Let us now make a final comment about the magnetic field (18) with (11). On the z-axis along the black holes, the lines of force are perpendicular and also vary. One can interpret this in terms of the standard magnetic pressure \(\mathcal {P}_z (z)=(F^2/8\pi )|_{\rho =0}\) (which applies since the electromagnetic field is degenerate \(*F^{\mu \nu }F_{\mu \nu }\)=0) and check that the conical singularity in the metric has no effect in the magnetic pressure. This can be quickly verified by noting that the pressures at the ends of the rods are equivalent \(\mathcal {P}_z(z=z_i- m_i)=\mathcal {P}_z(z=z_i+ m_i)\) causing no effect on the balance of the system. At the origin, the magnetic pressure vanishes \(\mathcal {P}_z(z=0)=0\).

6 Discussion

In this paper, we have obtained explicit analytic solutions describing the electric/magnetic field of two monopole fields in a static binary black hole configuration.
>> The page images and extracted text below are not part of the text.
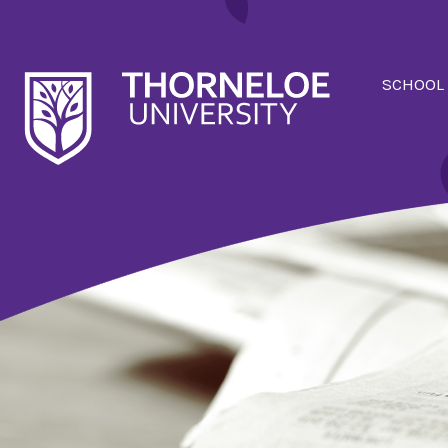
SCHOOL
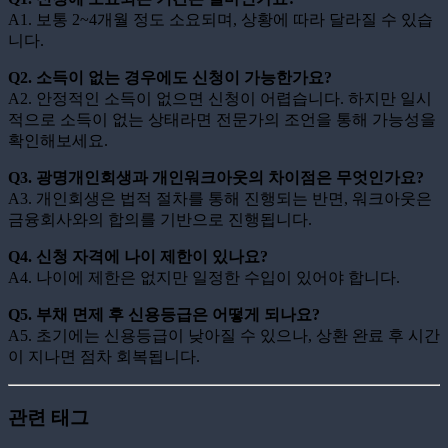
A1. 보통 2~4개월 정도 소요되며, 상황에 따라 달라질 수 있습
니다.
Q2. 소득이 없는 경우에도 신청이 가능한가요?
A2. 안정적인 소득이 없으면 신청이 어렵습니다. 하지만 일시
적으로 소득이 없는 상태라면 전문가의 조언을 통해 가능성을
확인해보세요.
Q3. 광명개인회생과 개인워크아웃의 차이점은 무엇인가요?
A3. 개인회생은 법적 절차를 통해 진행되는 반면, 워크아웃은
금융회사와의 합의를 기반으로 진행됩니다.
Q4. 신청 자격에 나이 제한이 있나요?
A4. 나이에 제한은 없지만 일정한 수입이 있어야 합니다.
Q5. 부채 면제 후 신용등급은 어떻게 되나요?
A5. 초기에는 신용등급이 낮아질 수 있으나, 상환 완료 후 시간
이 지나면 점차 회복됩니다.
관련 태그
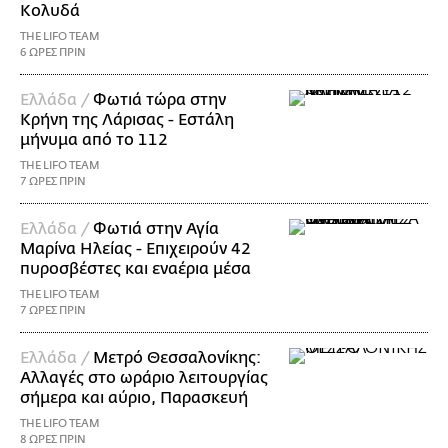
Κολυδά
THE LIFO TEAM
6 ΩΡΕΣ ΠΡΙΝ
Ελλάδα /
Φωτιά τώρα στην
Κρήνη της Λάρισας - Εστάλη
μήνυμα από το 112
THE LIFO TEAM
7 ΩΡΕΣ ΠΡΙΝ
Ελλάδα /
Φωτιά στην Αγία
Μαρίνα Ηλείας - Επιχειρούν 42
πυροσβέστες και εναέρια μέσα
THE LIFO TEAM
7 ΩΡΕΣ ΠΡΙΝ
Ελλάδα /
Μετρό Θεσσαλονίκης:
Αλλαγές στο ωράριο λειτουργίας
σήμερα και αύριο, Παρασκευή
THE LIFO TEAM
8 ΩΡΕΣ ΠΡΙΝ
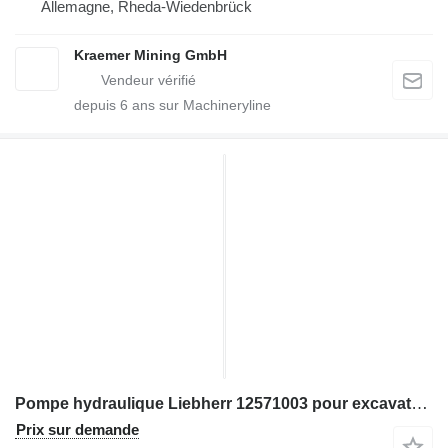
Allemagne, Rheda-Wiedenbrück
Kraemer Mining GmbH
depuis
6
ans sur Machineryline
Pompe hydraulique Liebherr 12571003 pour excavateur Liebherr R9100; R9200
Prix sur demande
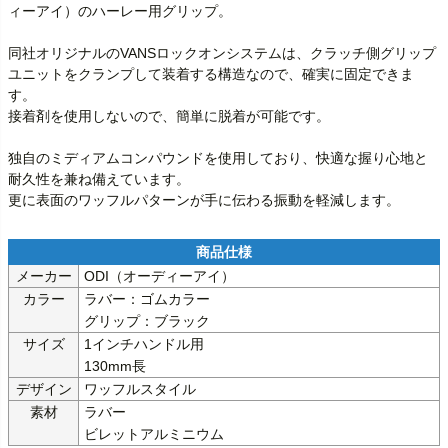
ィーアイ）のハーレー用グリップ。

同社オリジナルのVANSロックオンシステムは、クラッチ側グリップ
ユニットをクランプして装着する構造なので、確実に固定できま
す。

接着剤を使用しないので、簡単に脱着が可能です。

独自のミディアムコンパウンドを使用しており、快適な握り心地と
耐久性を兼ね備えています。

更に表面のワッフルパターンが手に伝わる振動を軽減します。
メーカー
ODI（オーディーアイ）
カラー
ラバー：ゴムカラー

グリップ：ブラック
サイズ
1インチハンドル用

130mm長
デザイン
ワッフルスタイル
素材
ラバー

ビレットアルミニウム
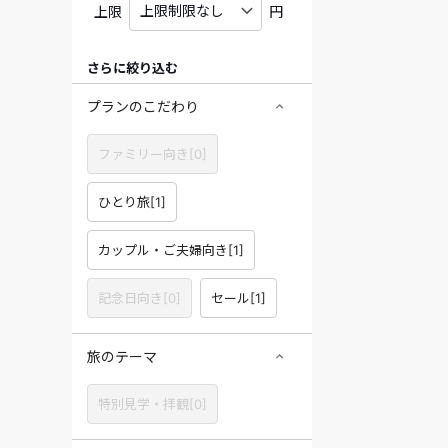
上限
円
さらに絞り込む
プランのこだわり
ファミリー向き[0]
ひとり旅[1]
カップル・ご夫婦向き[1]
記念日向き[0]
セール[1]
旅のテーマ
特別見学・拝観[0]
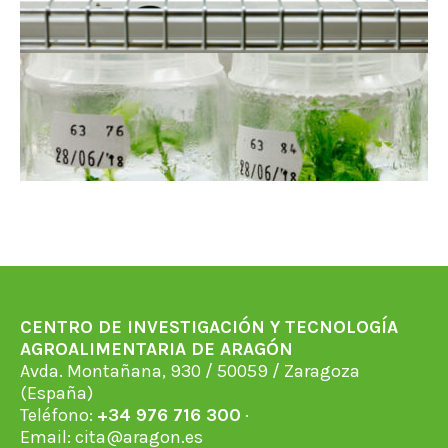
CENTRO DE INVESTIGACIÓN Y TECNOLOGÍA
AGROALIMENTARIA DE ARAGÓN
Avda. Montañana, 930 / 50059 / Zaragoza
(España)
Teléfono:
+34 976 716 300
·
Email:
cita@aragon.es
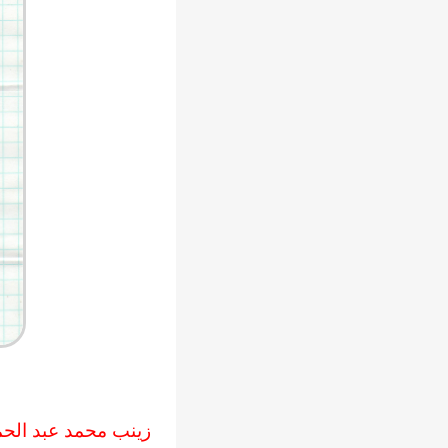
زينب محمد عبد الحم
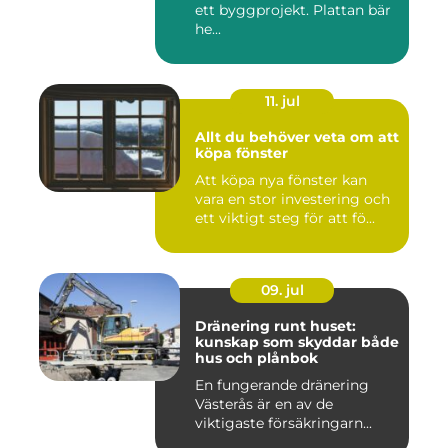
ett byggprojekt. Plattan bär
he...
11. jul
Allt du behöver veta om att
köpa fönster
Att köpa nya fönster kan
vara en stor investering och
ett viktigt steg för att fö...
09. jul
Dränering runt huset:
kunskap som skyddar både
hus och plånbok
En fungerande dränering
Västerås är en av de
viktigaste försäkringarn...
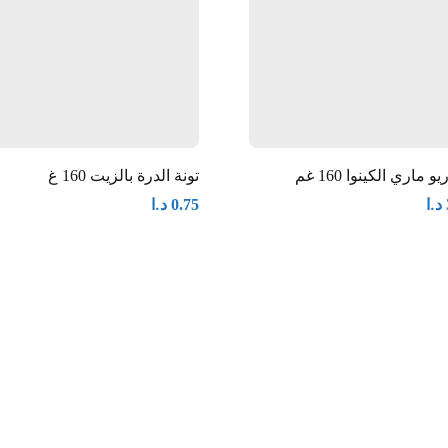
يو ماري الكينوا 160 غم
تونة الدرة بالزيت 160 غ
د.ا
د.ا
0.75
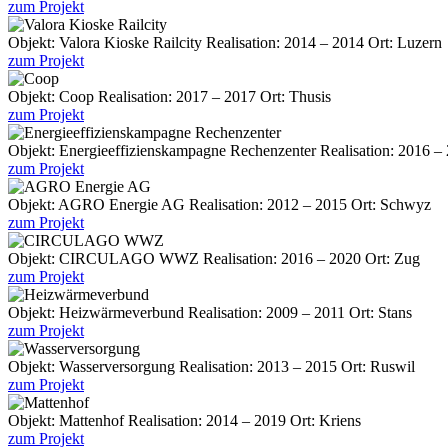
zum Projekt
Objekt:
Valora Kioske Railcity
Realisation:
2014 – 2014
Ort:
Luzern
zum Projekt
Objekt:
Coop
Realisation:
2017 – 2017
Ort:
Thusis
zum Projekt
Objekt:
Energieeffizienskampagne Rechenzenter
Realisation:
2016 –
zum Projekt
Objekt:
AGRO Energie AG
Realisation:
2012 – 2015
Ort:
Schwyz
zum Projekt
Objekt:
CIRCULAGO WWZ
Realisation:
2016 – 2020
Ort:
Zug
zum Projekt
Objekt:
Heizwärmeverbund
Realisation:
2009 – 2011
Ort:
Stans
zum Projekt
Objekt:
Wasserversorgung
Realisation:
2013 – 2015
Ort:
Ruswil
zum Projekt
Objekt:
Mattenhof
Realisation:
2014 – 2019
Ort:
Kriens
zum Projekt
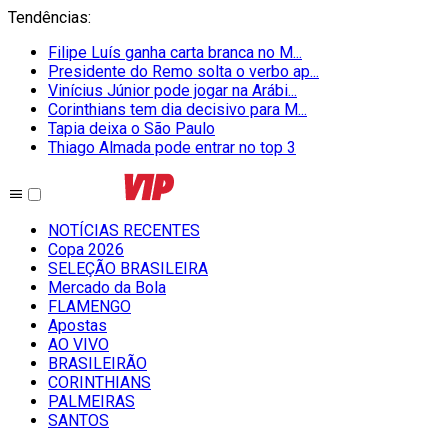
Tendências
:
Filipe Luís ganha carta branca no M...
Presidente do Remo solta o verbo ap...
Vinícius Júnior pode jogar na Arábi...
Corinthians tem dia decisivo para M...
Tapia deixa o São Paulo
Thiago Almada pode entrar no top 3
NOTÍCIAS RECENTES
Copa 2026
SELEÇÃO BRASILEIRA
Mercado da Bola
FLAMENGO
Apostas
AO VIVO
BRASILEIRÃO
CORINTHIANS
PALMEIRAS
SANTOS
The geometry is conically-deformed, and captures the dragging of the electromagnetic fields but not the energy outflows of the dual jets found in [15, 16]. A closer approximation to magnetospheres with non-trivial energy fluxes could be constructed by not simply splitting the monopole field, as we also did in this work, but also considering spinning black holes. We have not attempted here this generalization but hope to return to this subject in the future.